What’s going to happen next

This is where it gets unpredictable. With Hills and Rowe gone, it looks like Maryland will have three options at quarterback next season.

First is transfer quarterback Caleb Henderson. Second is Pigrome. Third is four-star 2017 commit Kasim Hill. All have promise, and all have question marks. Henderson was a four-star recruit at his Virginia high school, which is a better pedigree than Maryland usually gets, but no one’s seen him play in a while. Pigrome had some electrifying success as a freshman. Most of it came on the ground, but it’s unfair to expect a freshman with Pigrome’s reputation as a dual threat to be a polished passer right away.
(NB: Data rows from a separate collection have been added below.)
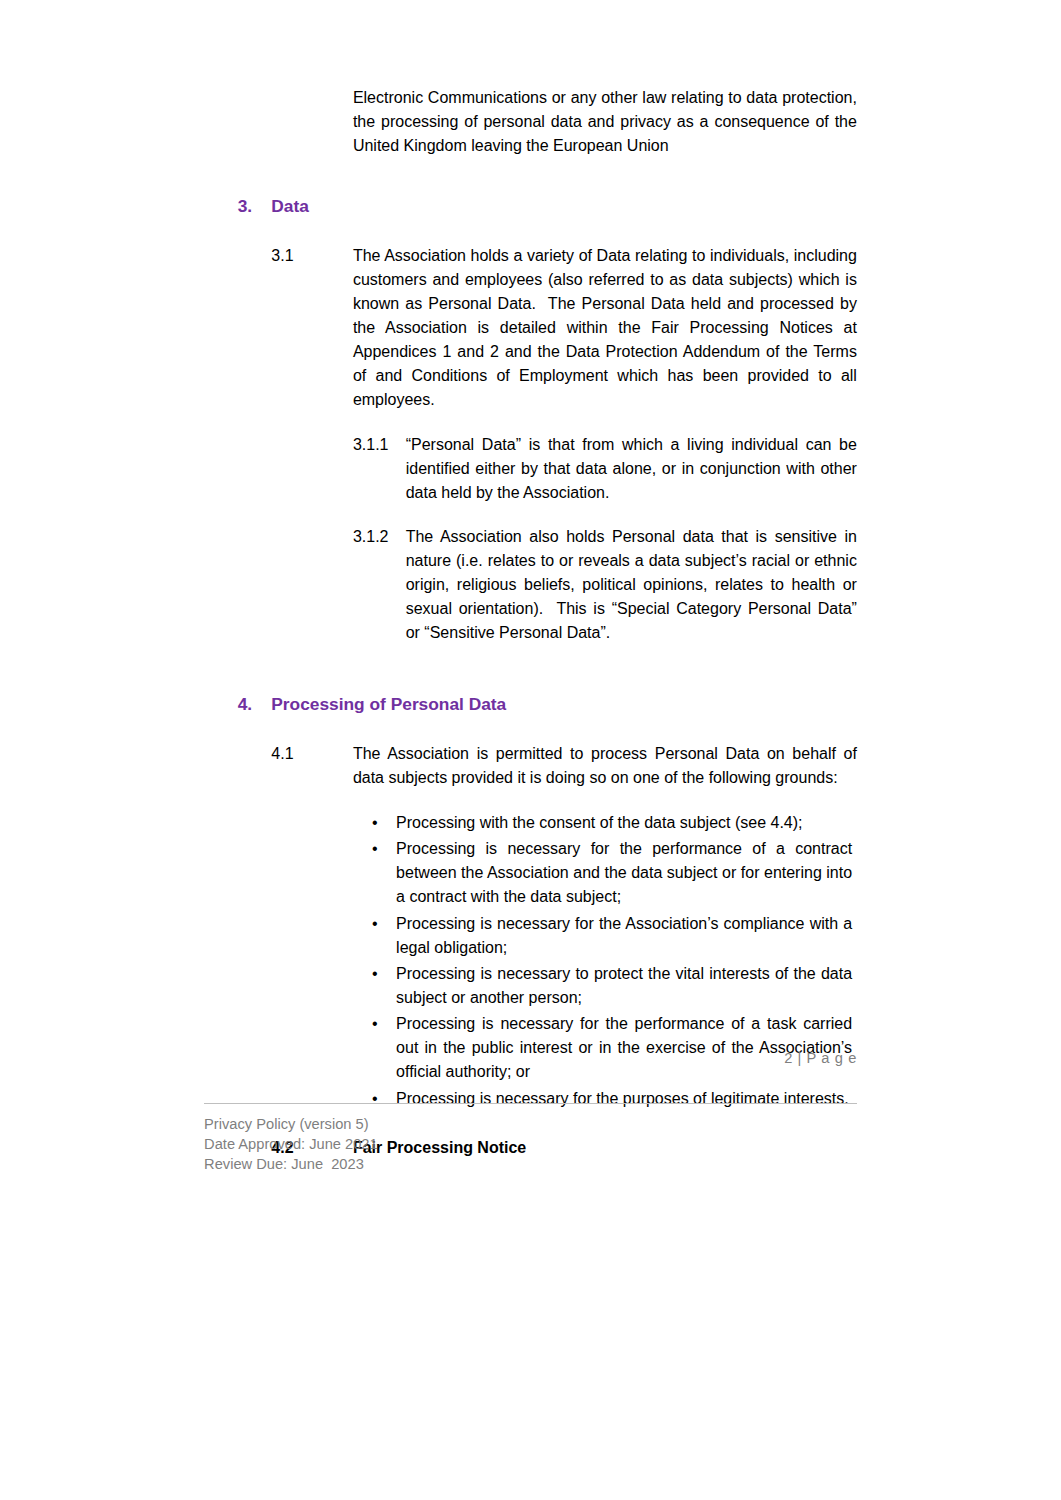Electronic Communications or any other law relating to data protection, the processing of personal data and privacy as a consequence of the United Kingdom leaving the European Union
3. Data
3.1
The Association holds a variety of Data relating to individuals, including customers and employees (also referred to as data subjects) which is known as Personal Data. The Personal Data held and processed by the Association is detailed within the Fair Processing Notices at Appendices 1 and 2 and the Data Protection Addendum of the Terms of and Conditions of Employment which has been provided to all employees.
3.1.1
“Personal Data” is that from which a living individual can be identified either by that data alone, or in conjunction with other data held by the Association.
3.1.2
The Association also holds Personal data that is sensitive in nature (i.e. relates to or reveals a data subject’s racial or ethnic origin, religious beliefs, political opinions, relates to health or sexual orientation). This is “Special Category Personal Data” or “Sensitive Personal Data”.
4. Processing of Personal Data
4.1
The Association is permitted to process Personal Data on behalf of data subjects provided it is doing so on one of the following grounds:
Processing with the consent of the data subject (see 4.4);
Processing is necessary for the performance of a contract between the Association and the data subject or for entering into a contract with the data subject;
Processing is necessary for the Association’s compliance with a legal obligation;
Processing is necessary to protect the vital interests of the data subject or another person;
Processing is necessary for the performance of a task carried out in the public interest or in the exercise of the Association’s official authority; or
Processing is necessary for the purposes of legitimate interests.
4.2
Fair Processing Notice
2 | P a g e
Privacy Policy (version 5)
Date Approved: June 2021
Review Due: June 2023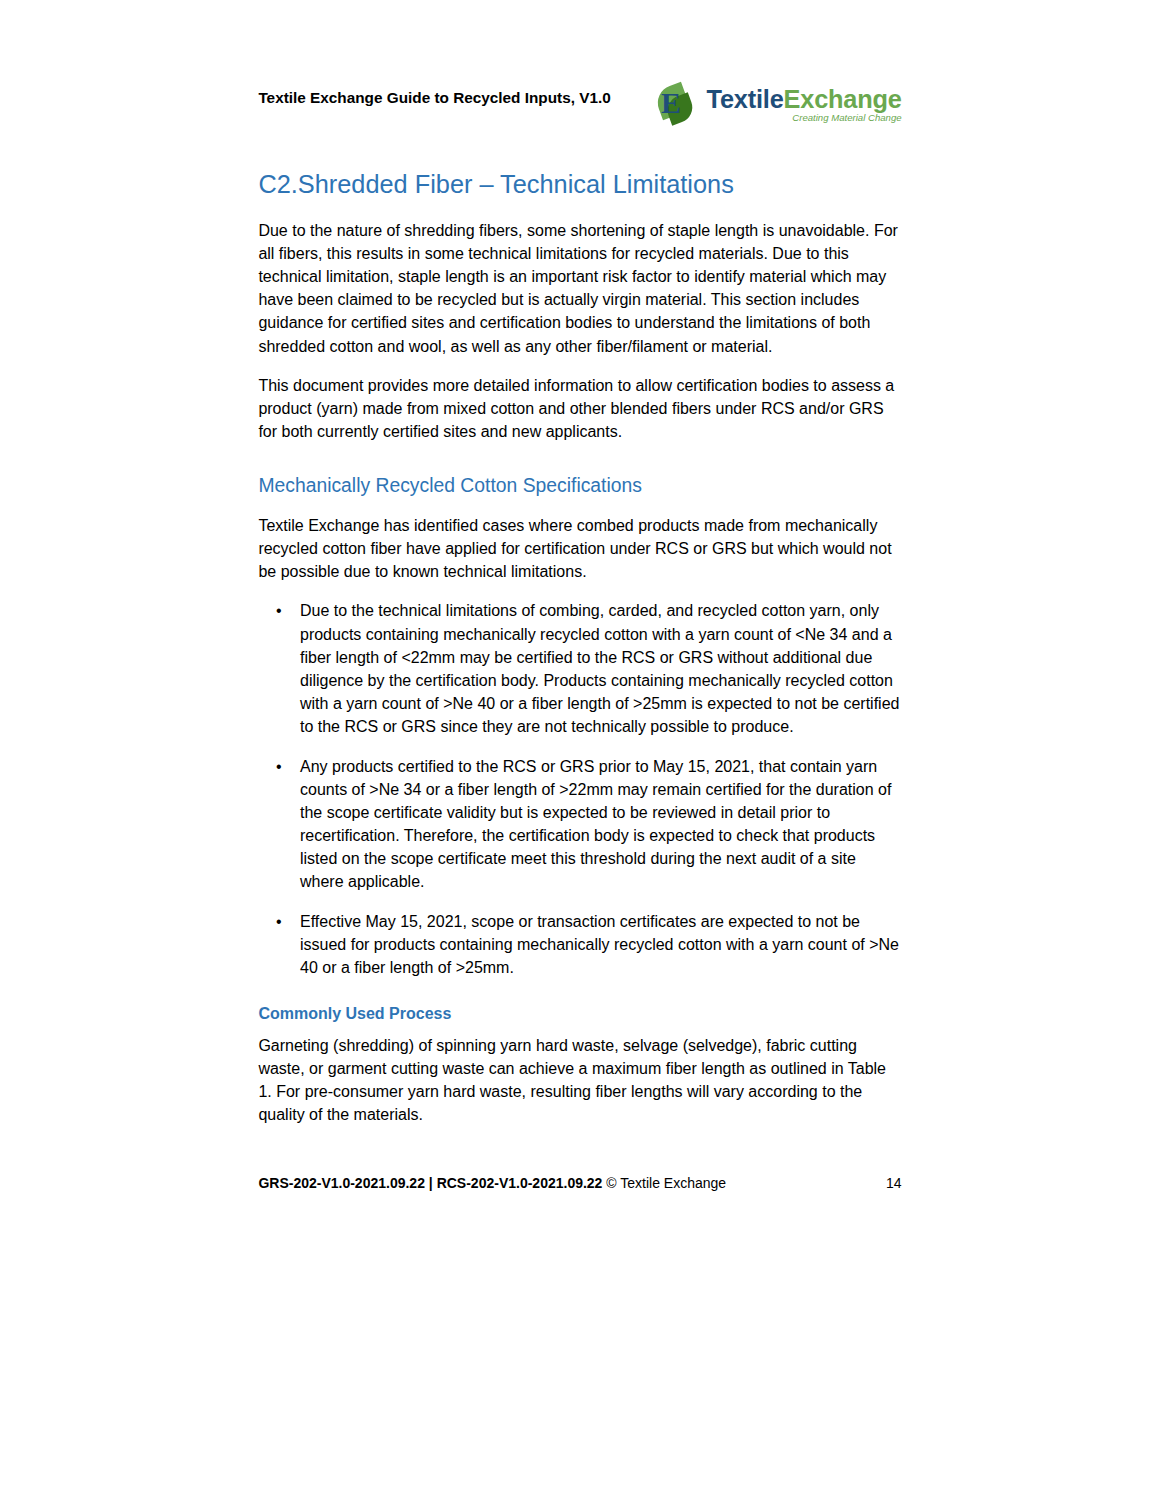Textile Exchange Guide to Recycled Inputs, V1.0
E
TextileExchange
Creating Material Change
C2. Shredded Fiber – Technical Limitations
Due to the nature of shredding fibers, some shortening of staple length is unavoidable. For all fibers, this results in some technical limitations for recycled materials. Due to this technical limitation, staple length is an important risk factor to identify material which may have been claimed to be recycled but is actually virgin material. This section includes guidance for certified sites and certification bodies to understand the limitations of both shredded cotton and wool, as well as any other fiber/filament or material.
This document provides more detailed information to allow certification bodies to assess a product (yarn) made from mixed cotton and other blended fibers under RCS and/or GRS for both currently certified sites and new applicants.
Mechanically Recycled Cotton Specifications
Textile Exchange has identified cases where combed products made from mechanically recycled cotton fiber have applied for certification under RCS or GRS but which would not be possible due to known technical limitations.
Due to the technical limitations of combing, carded, and recycled cotton yarn, only products containing mechanically recycled cotton with a yarn count of <Ne 34 and a fiber length of <22mm may be certified to the RCS or GRS without additional due diligence by the certification body. Products containing mechanically recycled cotton with a yarn count of >Ne 40 or a fiber length of >25mm is expected to not be certified to the RCS or GRS since they are not technically possible to produce.
Any products certified to the RCS or GRS prior to May 15, 2021, that contain yarn counts of >Ne 34 or a fiber length of >22mm may remain certified for the duration of the scope certificate validity but is expected to be reviewed in detail prior to recertification. Therefore, the certification body is expected to check that products listed on the scope certificate meet this threshold during the next audit of a site where applicable.
Effective May 15, 2021, scope or transaction certificates are expected to not be issued for products containing mechanically recycled cotton with a yarn count of >Ne 40 or a fiber length of >25mm.
Commonly Used Process
Garneting (shredding) of spinning yarn hard waste, selvage (selvedge), fabric cutting waste, or garment cutting waste can achieve a maximum fiber length as outlined in Table 1. For pre-consumer yarn hard waste, resulting fiber lengths will vary according to the quality of the materials.
GRS-202-V1.0-2021.09.22 | RCS-202-V1.0-2021.09.22 © Textile Exchange
14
Hill is as good a quarterback recruit as Maryland’s ever received right out of high school, though starting in the Big Ten as a true freshman is a big ask.

Each has potential in Walt Bell’s read-option offense, but each is unproven. This spring will be a big one. With Hills and Rowe gone, Henderson and Pigrome will likely have their run of the offense during offseason practices. Hill doesn’t get to the team until June, so he’ll only have a few months to learn everything. Of course, you can’t totally rule out Bortenschlager and Gage Shaffer, but Henderson, Pigrome and Hill seem like the three who will — and should — be in the mix.

All three have talent. Even if it doesn’t happen right away in 2017, Maryland should see some improvement from the quarterback position.